TEXT EXCERPT:
MySQL Bugs: #27808: Infinite looping in circular replication

Bug #27808	Infinite looping in circular replication
Submitted:	13 Apr 2007 13:02	Modified:	22 Oct 2008 6:44
Reporter:	Lars Thalmann	Email Updates:
Status:	Duplicate	Impact on me:	None
Category:	MySQL Server: Replication	Severity:	S3 (Non-critical)
Version:	5.1	OS:	Any
Assigned to:	Assigned Account	CPU Architecture:	Any

Description:
There are two cases when events can loop forever.

1. If a server fails in circular replication
   and the user fail-over the replication.

2. When using a cluster and an event is created at 
   a cluster server and the event is received by the same
   cluster later by another server.
   
Example for case 1
------------------
Consider the following scenario:

- Replication in circle of three servers: A->B->C->A.
- Server B fails
- User lets C replicate from A instead: A->C->A.

If, at the time B fails, there was an event 
generated by B which has arrived at A, 
but not yet received back to B then this event 
will loop forever in the circle A->C->A.

Example for case 2
------------------
Consider the following scenario:

- One cluster with MySQL servers A,B.
- One cluster with MySQL servers C,D.
- Replication A->C, D->B.

Any row changed at A, will be replicated A->C, D->B and at B 
it will be applied for the second time in the same cluster.

(This bug is weakly related to BUG#17095.)

How to repeat:
See scenarios above.

Suggested fix:
Introduce possibility to filter events from multiple masters 
on a slave:

  CHANGE MASTER SERVER_ID_FILTER=<list of server ids>;

Example:

  CHANGE MASTER SERVER_ID_FILTER=1,2,3;

The intension of this is that the slave will filter all events that
has originating server id either 1, 2, or 3.

This is how one would issue the statement:

Case 1:
-------
When the server B fails in A->B->C->A, one would:

1. Wait for C to process its entire relay log.  Then as much info from
   B as possible have been received by C.

INFORMATION SHOWN:
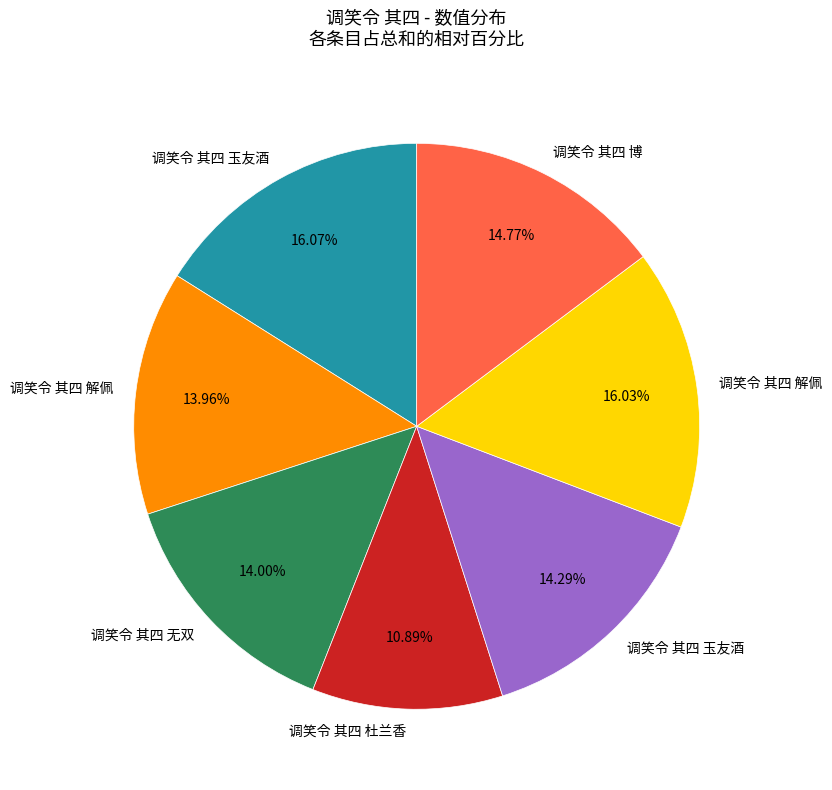

Is there a majority slice in this chart?

No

ABOUT THIS TASK: Which MySQL servers does the bug report name under "Example for case 2"? The data were taken from a separate source, not from the bug report.

SOLUTION TO THE EXERCISE: A, B, C, D